While the instrumentals regularly shift from much harsher and abrasive elements to softer, melodic ones, the vocals remain firmly on the former side of the spectrum.  “Drift” opens with the type of tortured and ear-piercing screams that are not uncommon in both sludge and post metal, but after that initial burst it takes a little while before the vocals return.  Kollapse tends to space their verses out significantly, sometimes letting several minutes pass before they come bursting back through the recording.  This works to the band’s advantage, as it allows for each passage to reach peak intensity and avoids the one-dimensional and repetitive pitches that sometimes plague this type of metal and hardcore. 

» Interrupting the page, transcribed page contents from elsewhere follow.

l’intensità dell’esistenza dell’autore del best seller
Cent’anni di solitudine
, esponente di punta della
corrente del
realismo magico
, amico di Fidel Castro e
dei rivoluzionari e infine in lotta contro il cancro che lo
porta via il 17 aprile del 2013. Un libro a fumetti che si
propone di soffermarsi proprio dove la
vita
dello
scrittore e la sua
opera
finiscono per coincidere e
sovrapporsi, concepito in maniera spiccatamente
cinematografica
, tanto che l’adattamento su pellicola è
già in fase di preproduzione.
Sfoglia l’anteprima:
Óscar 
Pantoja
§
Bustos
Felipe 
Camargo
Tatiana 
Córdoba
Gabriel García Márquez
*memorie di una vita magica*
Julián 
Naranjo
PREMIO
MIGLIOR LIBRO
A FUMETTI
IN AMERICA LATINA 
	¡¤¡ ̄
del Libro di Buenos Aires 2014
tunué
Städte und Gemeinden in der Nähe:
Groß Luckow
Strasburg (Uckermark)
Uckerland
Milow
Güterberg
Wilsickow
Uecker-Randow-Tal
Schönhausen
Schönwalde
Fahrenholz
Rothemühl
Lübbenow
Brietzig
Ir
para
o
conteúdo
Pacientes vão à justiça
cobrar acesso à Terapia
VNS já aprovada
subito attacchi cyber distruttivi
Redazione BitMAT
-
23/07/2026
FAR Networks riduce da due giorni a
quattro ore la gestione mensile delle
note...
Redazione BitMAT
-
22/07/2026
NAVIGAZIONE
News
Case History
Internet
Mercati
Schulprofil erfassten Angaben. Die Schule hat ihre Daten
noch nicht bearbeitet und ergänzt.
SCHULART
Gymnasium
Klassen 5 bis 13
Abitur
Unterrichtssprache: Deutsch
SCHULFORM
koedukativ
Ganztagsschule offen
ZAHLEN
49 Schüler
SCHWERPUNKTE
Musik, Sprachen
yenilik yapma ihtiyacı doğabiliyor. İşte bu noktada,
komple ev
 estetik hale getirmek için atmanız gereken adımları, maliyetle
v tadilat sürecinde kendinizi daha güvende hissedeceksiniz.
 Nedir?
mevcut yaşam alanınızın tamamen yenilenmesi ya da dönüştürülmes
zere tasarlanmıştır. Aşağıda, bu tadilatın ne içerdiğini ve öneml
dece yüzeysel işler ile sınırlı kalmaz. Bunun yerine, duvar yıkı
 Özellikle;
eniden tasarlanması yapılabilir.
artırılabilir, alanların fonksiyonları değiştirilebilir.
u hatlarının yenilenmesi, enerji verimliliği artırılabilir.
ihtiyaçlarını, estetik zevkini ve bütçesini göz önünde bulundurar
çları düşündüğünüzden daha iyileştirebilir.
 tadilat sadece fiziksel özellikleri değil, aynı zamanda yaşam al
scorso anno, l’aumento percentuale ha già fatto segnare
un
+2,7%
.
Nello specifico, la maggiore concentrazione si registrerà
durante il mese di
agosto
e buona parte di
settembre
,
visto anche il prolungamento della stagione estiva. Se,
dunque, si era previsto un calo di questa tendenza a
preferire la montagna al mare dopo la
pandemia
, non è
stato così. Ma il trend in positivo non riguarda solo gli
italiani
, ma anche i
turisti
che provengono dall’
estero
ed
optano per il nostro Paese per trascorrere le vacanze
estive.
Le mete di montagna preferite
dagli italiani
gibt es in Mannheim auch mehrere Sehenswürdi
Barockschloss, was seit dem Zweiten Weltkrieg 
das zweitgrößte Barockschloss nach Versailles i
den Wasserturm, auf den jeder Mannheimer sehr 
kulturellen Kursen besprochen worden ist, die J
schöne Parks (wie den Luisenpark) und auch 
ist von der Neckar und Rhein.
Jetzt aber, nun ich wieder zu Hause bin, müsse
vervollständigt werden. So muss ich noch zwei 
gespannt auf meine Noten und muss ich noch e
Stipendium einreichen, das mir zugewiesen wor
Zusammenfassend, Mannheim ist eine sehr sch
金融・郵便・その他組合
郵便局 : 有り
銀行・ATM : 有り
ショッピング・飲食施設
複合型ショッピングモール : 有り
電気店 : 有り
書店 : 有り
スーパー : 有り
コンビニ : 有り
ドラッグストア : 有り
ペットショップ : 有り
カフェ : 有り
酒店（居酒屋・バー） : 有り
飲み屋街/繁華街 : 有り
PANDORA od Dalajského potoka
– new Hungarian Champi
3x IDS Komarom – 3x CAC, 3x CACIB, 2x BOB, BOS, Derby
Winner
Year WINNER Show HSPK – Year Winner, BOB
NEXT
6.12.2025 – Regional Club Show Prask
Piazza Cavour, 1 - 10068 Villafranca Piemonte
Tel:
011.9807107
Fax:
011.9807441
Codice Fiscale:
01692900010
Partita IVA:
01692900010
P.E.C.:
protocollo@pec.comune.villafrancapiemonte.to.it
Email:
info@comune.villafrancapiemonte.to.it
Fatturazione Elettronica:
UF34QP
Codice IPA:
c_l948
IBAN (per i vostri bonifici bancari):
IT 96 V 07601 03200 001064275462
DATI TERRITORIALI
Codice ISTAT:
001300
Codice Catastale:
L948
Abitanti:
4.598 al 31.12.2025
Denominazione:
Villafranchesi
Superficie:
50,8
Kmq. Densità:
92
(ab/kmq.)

Despite the lineup changes Kollapse has refined their approach significantly, incorporating an even more diverse range of heavy influences into their writing and naturally weaving between melodic and abrasive on each song.  Admittedly the sheer beauty and emotion of the closer does overshadow the rest of the album a bit, and I think that the band still has room to maintain the subtle details of this material while reaching some even greater and more immediate peaks in the future.  Still, considering that not a lot of sludge and post metal leaning groups have grabbed my attention in recent months, the bleak and sorrowful tone here has managed to captivate me and that shows Kollapse’s ability.  Sult is available from Fysisk Format, Virkelighedsfjern, Dinglebery Records, and Maniyax Records.